Obama, Romney, and the Car Campaign

Conservatives have loved hitting the Obama family for their lifestyle, whether they’re criticizing the price of Michelle Obama’s or running with phony stories about her lingerie shopping. So there was something entertaining about seeing National Review criticize President Obama for an act of personal frugality—it turns out the President and his family haven’t owned or leased a car since 2007.

That’s an entirely sensible decision: when you’re famous enough to need Secret Service protection, you’re famous enough not to be driving yourself. And given the level of racist insanity Obama’s candidacy and presidency unleashed, Obama needs protection more than most candidates. If you’re not going to be driving yourself, and you don’t particularly like driving, there’s no particular reason to keep a car you’re not going to use.
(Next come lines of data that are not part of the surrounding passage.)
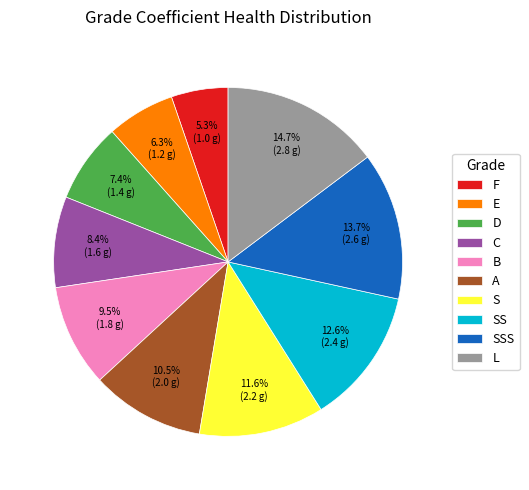

Is it true that B is 1% of the pie?

False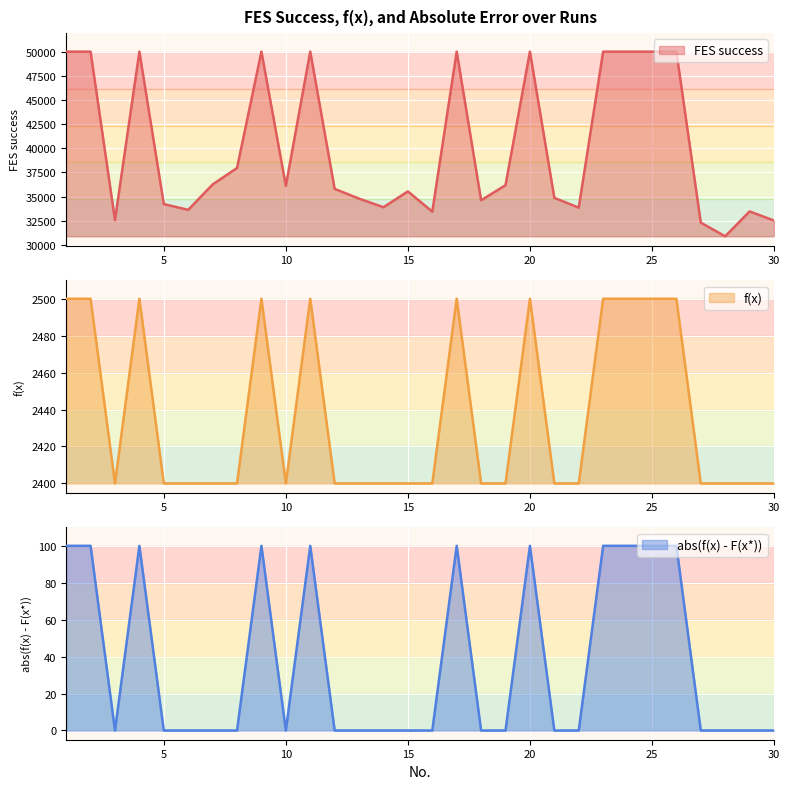

True or false: FES success and abs(f(x) - F(x*)) intersect in this chart.

False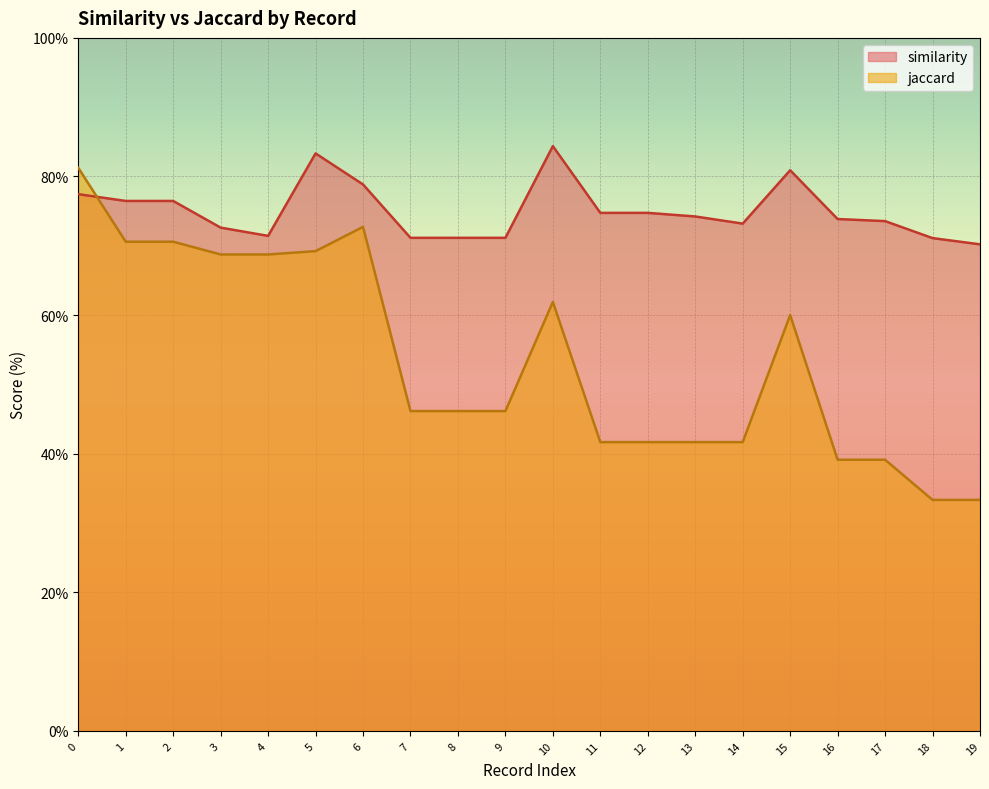

Which series has the largest total across all categories?

similarity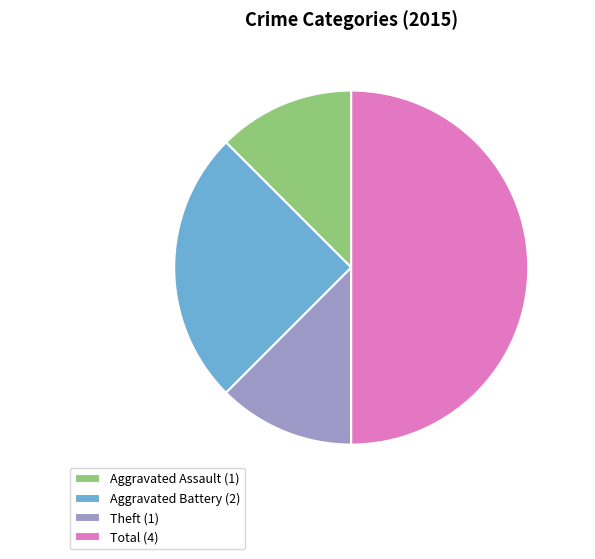

Is it true that Aggravated Assault is 12% of the pie?

True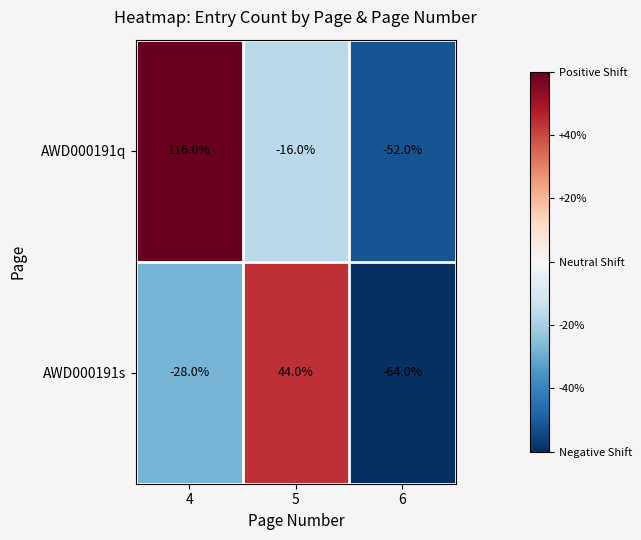

At which label does AWD000191s reach its peak?

5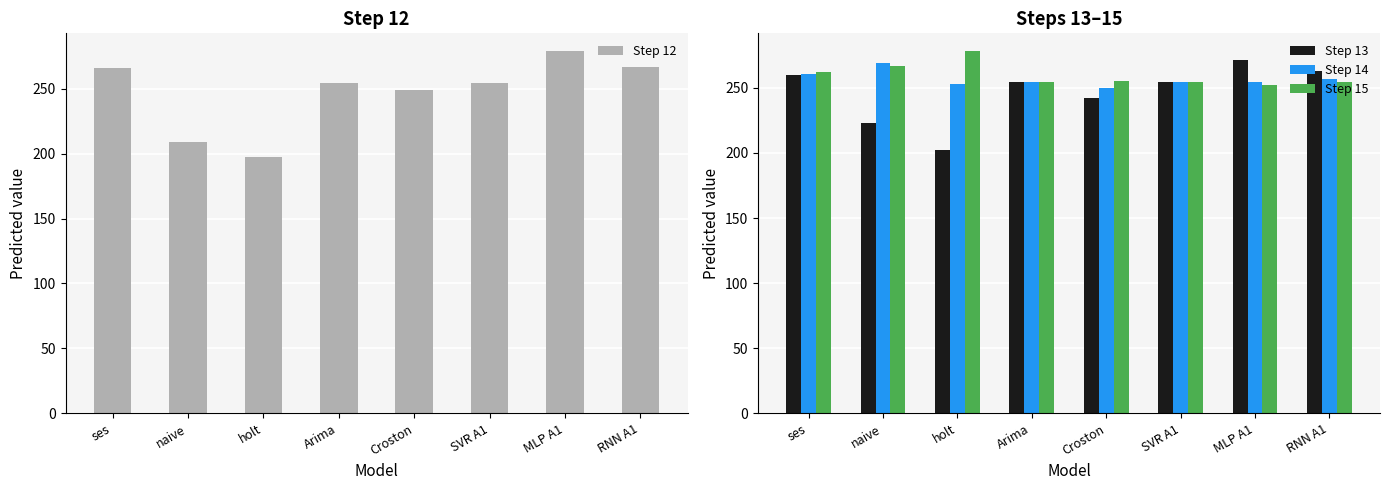

Rank the categories by Step 14 value from lowest to highest.

Croston, holt, Arima, MLP A1, SVR A1, RNN A1, ses, naive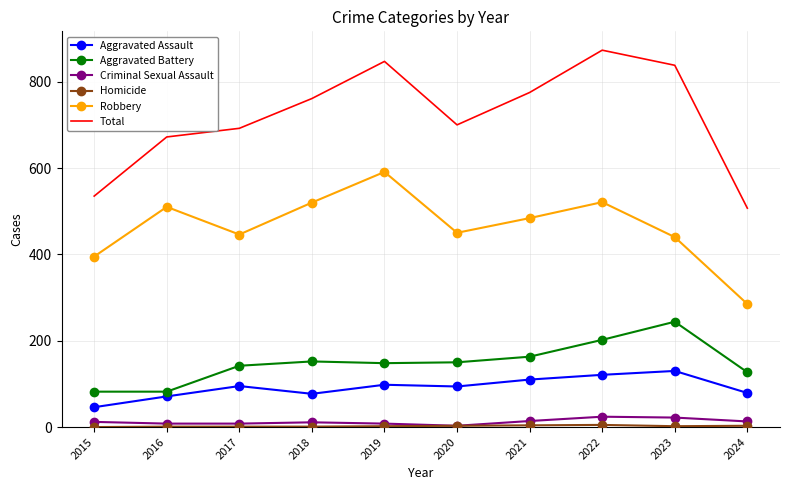

What is the highest value of the Total series?

873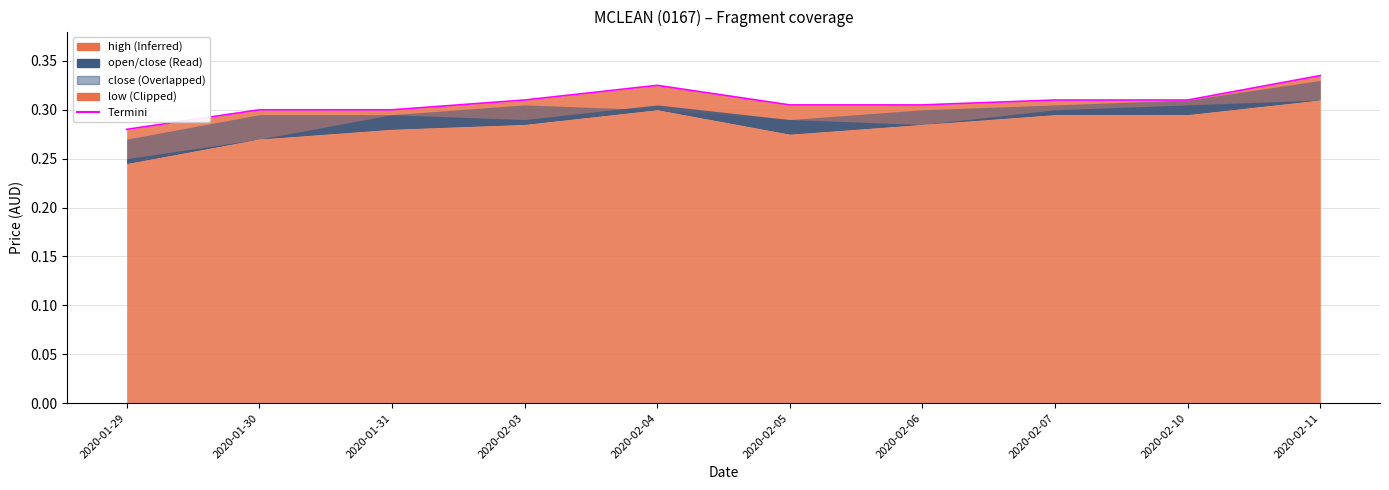

Which series has the largest total across all categories?

high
Obama’s decision is actually in line with a broad trend in America—car ownership fell for the first time ever in 2009, mostly because the economy encouraged people to cut down on redundant cars. But as conservatives look for ways to pin rising gas prices on Obama, it’s not particularly surprising that someone would make a weak attempt to paint Obama as out of touch because he’s following security protocol and making a reasonable financial decision.

Mitt Romney, meanwhile, has been emphasizing his bona fides as a car owner as a way of proving he’s something of a regular Joe—or at least committed to the American auto industry—particularly in advance of the Michigan primary. He attended the Daytona 500 on Sunday, where he was photographed with Lenny Kravitz.

On the campaign trail, Romney’s car-related lines have a way of emphasizing just how distant he is from the average American car enthusiast. In December, Reuters noted how Romney tried to back away from his disastrous offer to bet Rick Perry $10,000 in a debate by suggesting that the amount was too much for him to pay for a Nash Metropolitan he saw while on the campaign trail in New Hampshire. And Romney’s talked about wanting to add a Mustang or Corvette to his collection, which already includes a ’62 Rambler, a gift from his son, “some day, when I have time to fuss with it.”

Then, on February 23, Romney said that “I like the fact that most of the cars I see are Detroit-made automobiles. I drive a Mustang and a Chevy pick-up truck. Ann drives a couple of Cadillacs, actually. And I used to have a Dodge truck. So I used to have all three covered.” If the sentiment was meant to be a populist one, Romney missed. There’s a difference between supporting local businesses and describing personal car consumption that would be capable of propping up an industry.